■ Extract provided ■

- - - -

Woody wrote songs about income inequality, political power inequality, undocumented immigrants, poor people and their struggles (think the rising number of homeless and jobless), the dust bowl (think California drought), crooked politicians, corrupt bankers, and much more that is applicable to the circumstances of today, which has been created by rich folks utilizing the levers of political power that their ill gotten gains are able to purchase. Woody’s songs have been recorded by a massive number of singers, ranging from Bob Dylan, Bruce Springsteen, Brian Wilson, Billy Bragg, and U2.

One of my favorite Woody Guthrie quotes is his philosophy of song writing

“I hate a song that makes you think that you are not any good.

I hate a song that makes you think that you are just born to lose.

No good to nobody. No good for nothing.

Because you are too old or too young or too fat or too slim too ugly or too this or too that.

Songs that run you down or poke fun at you on account of your bad luck or hard traveling.

I am out to fight those songs to my very last breath of air and my last drop of blood.

- - - -

■ Dataset ■
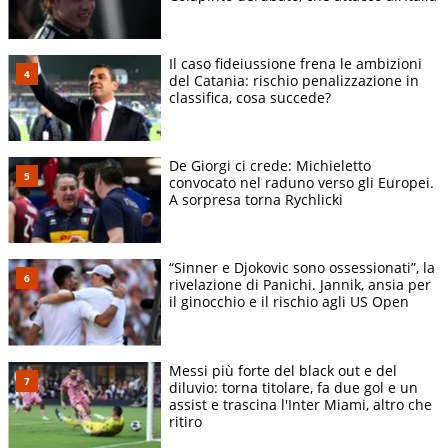
Il caso fideiussione frena le ambizioni
del Catania: rischio penalizzazione in
classifica, cosa succede?
De Giorgi ci crede: Michieletto
convocato nel raduno verso gli Europei.
A sorpresa torna Rychlicki
“Sinner e Djokovic sono ossessionati”, la
rivelazione di Panichi. Jannik, ansia per
il ginocchio e il rischio agli US Open
Messi più forte del black out e del
diluvio: torna titolare, fa due gol e un
assist e trascina l'Inter Miami, altro che
ritiro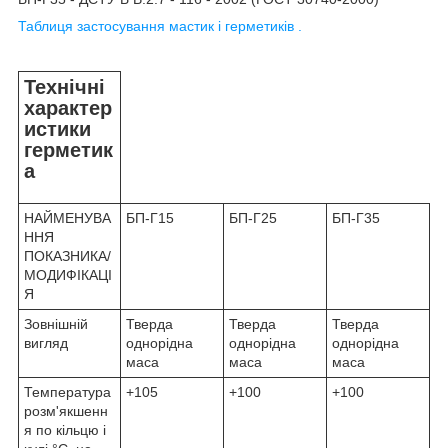
Таблиця застосування мастик і герметиків .
Технічні
характер
истики
герметик
а
НАЙМЕНУВА
БП-Г15
БП-Г25
БП-Г35
ННЯ
ПОКАЗНИКА/
МОДИФІКАЦІ
Я
Зовнішній
Тверда
Тверда
Тверда
вигляд
однорідна
однорідна
однорідна
маса
маса
маса
Температура
+105
+100
+100
розм'якшенн
я по кільцю і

- - - -

■ Set of tasks ■
1. Extract the text of the Woody Guthrie passage between "No good to nobody." and "or hard traveling.", inclusive.
2. List every singer or band that the Woody Guthrie passage says has recorded Woody's songs.
3. According to the Woody Guthrie passage, until when does Guthrie say he will fight the songs he hates?
The rows were taken from a source unrelated to the Woody Guthrie passage.

■ Solutions to the exercise ■
1.
No good to nobody. No good for nothing.

Because you are too old or too young or too fat or too slim too ugly or too this or too that.

Songs that run you down or poke fun at you on account of your bad luck or hard traveling.

2. Bob Dylan, Bruce Springsteen, Brian Wilson, Billy Bragg, U2

3. He will fight them to his very last breath of air and his last drop of blood.